Et l’expression elle-même de « théâtralité des médiations » : « théâtral » ne signifie pas seulement « relatif au théâtre ». Il peut aussi qualifier une expression ou un geste dotés d’une certaine emphase ou d’une exagération. Sans parler de Roland Barthes qui définissait en 1963, dans « Littérature et signification », la théâtralité comme une « polyphonie informationnelle », une « épaisseur de signes » bien plus riche que le texte, puisqu’elle lui ajoute les gestes, les mimiques, l’éclairage, le décor, etc.

L’expression « théâtralité des médiations » est ambiguë et inutilement complexe. Elle place côte à côte deux mots abstraits, l’un en « ité » et l’autre en « tion », qui obscurcissent la compréhension. Il suffisait de dire que les médiateurs, ceux qui présentent les machines devant le public, puisent une partie de leurs techniques dans le théâtre. Il est facile ensuite de préciser quelles sont ces techniques (ou certaines d’entre elles), jusqu’où va et où s’arrête l’influence du théâtre.
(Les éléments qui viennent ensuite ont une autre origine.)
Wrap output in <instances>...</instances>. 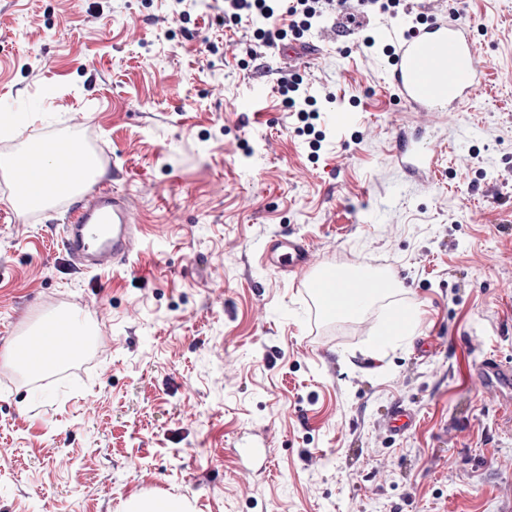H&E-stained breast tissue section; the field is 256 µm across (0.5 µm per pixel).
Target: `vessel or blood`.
Segmentation results:
<instances>
[{"label": "vessel or blood", "instance_id": "b4317fda", "mask_svg": "<svg viewBox=\"0 0 512 512\" xmlns=\"http://www.w3.org/2000/svg\"><path fill=\"white\" fill-rule=\"evenodd\" d=\"M395 55L389 65V83L400 102L423 113L456 112L473 100L475 90L486 77L487 64L476 52L471 27L455 16L429 21L410 30L386 25L381 30ZM45 142L32 143L15 159L14 175L23 178L37 158L43 157ZM395 156L410 174L424 177L434 172L441 156L421 135L401 136ZM69 191L59 199L68 214L63 246L83 271L95 272L126 265L139 246V226L125 197L100 188L82 202L69 203ZM262 261L274 272H288L303 278L317 304L330 310L333 302L358 305L379 293L382 280L367 274L350 277L348 269L324 259L300 237L275 239L266 245ZM78 336H36L21 349L23 359L36 362L45 355H61L63 348L80 349ZM475 376L485 390L502 402L512 404V367L493 357L485 358ZM414 415L395 405L387 416L389 432L400 435L413 425Z\"/></svg>", "mask_w": 512, "mask_h": 512}]
</instances>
On arrive ainsi aux 5 lignes que je réclame pour définir l’angle du reportage avant d’engager l’enquête de terrain et les interviews.

Cette année, un certain nombre d’étudiants se sont plaints que cette étape durait trop longtemps. Ils auraient voulu que le reportage, cet art du regard et de la rencontre, soit plus « mécanique », plus « scolaire », même. Ce sont souvent les mêmes, d’ailleurs, qui réclament plus de pratique, moins de « théorie ». Oui, mais un reportage qui ne prend pas le temps de la réflexion, cela ne marche pas. Et en plus, la réflexion, comme la pratique d’ailleurs, est un risque. On peut ne déboucher sur rien, on peut « se planter ». L’approche scolaire de la dissertation, par exemple, avec ses automatismes, fonctionne comme une garantie, un confort. On est sûr qu’on arrivera toujours à produire un résultat. Disons que le reportage est moins confortable… et plus proche de la réalité. Merci à ces étudiants de nous l’avoir si bien dépeinte, une fois surmonté le petit hiatus évoqué ci-dessus.